= Exercise inputs =

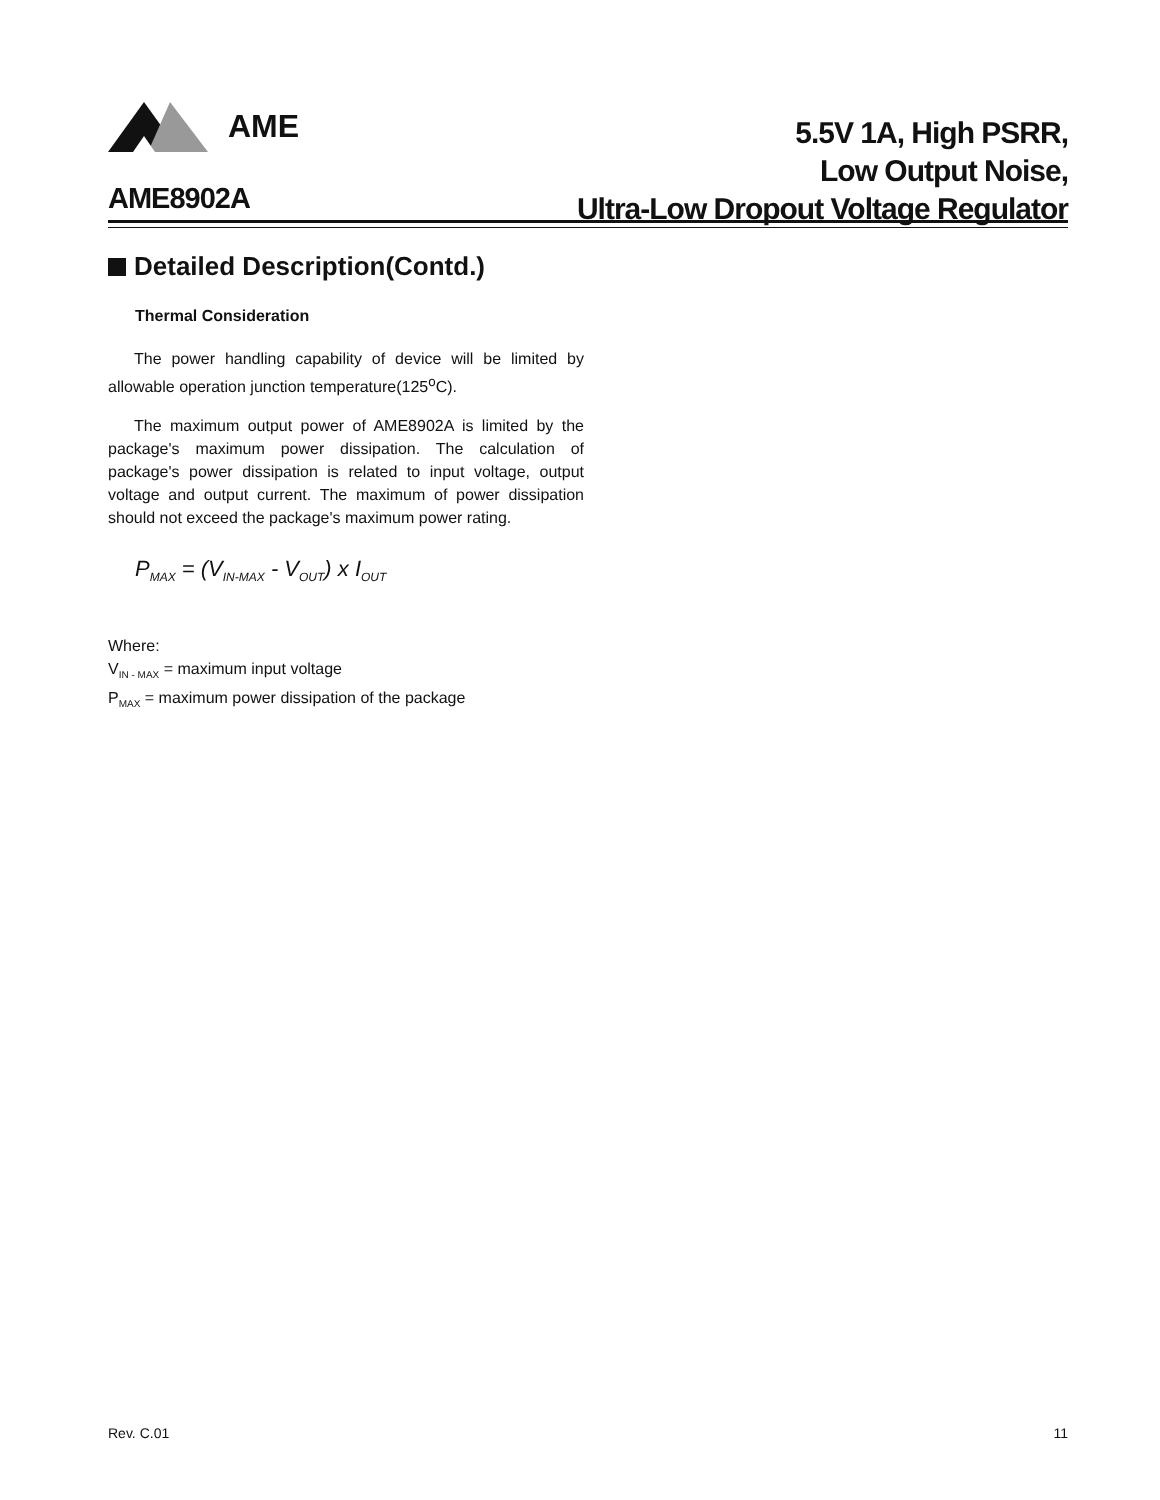AME
5.5V 1A, High PSRR,
Low Output Noise,
Ultra-Low Dropout Voltage Regulator
AME8902A
Detailed Description(Contd.)
Thermal Consideration
The power handling capability of device will be limited by allowable operation junction temperature(125<sup>o</sup>C).
The maximum output power of AME8902A is limited by the package's maximum power dissipation. The calculation of package's power dissipation is related to input voltage, output voltage and output current. The maximum of power dissipation should not exceed the package's maximum power rating.
P<sub>MAX</sub> = (V<sub>IN-MAX</sub> - V<sub>OUT</sub>) x I<sub>OUT</sub>
Where:
V<sub>IN - MAX</sub> = maximum input voltage
P<sub>MAX</sub> = maximum power dissipation of the package
Rev. C.01 11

= Exercise =
Extract each line holding the word "power" from the records.

= Output for this exercise =
The power handling capability of device will be limited by allowable operation junction temperature(125<sup>o</sup>C).
The maximum output power of AME8902A is limited by the package's maximum power dissipation. The calculation of package's power dissipation is related to input voltage, output voltage and output current. The maximum of power dissipation should not exceed the package's maximum power rating.
P<sub>MAX</sub> = maximum power dissipation of the package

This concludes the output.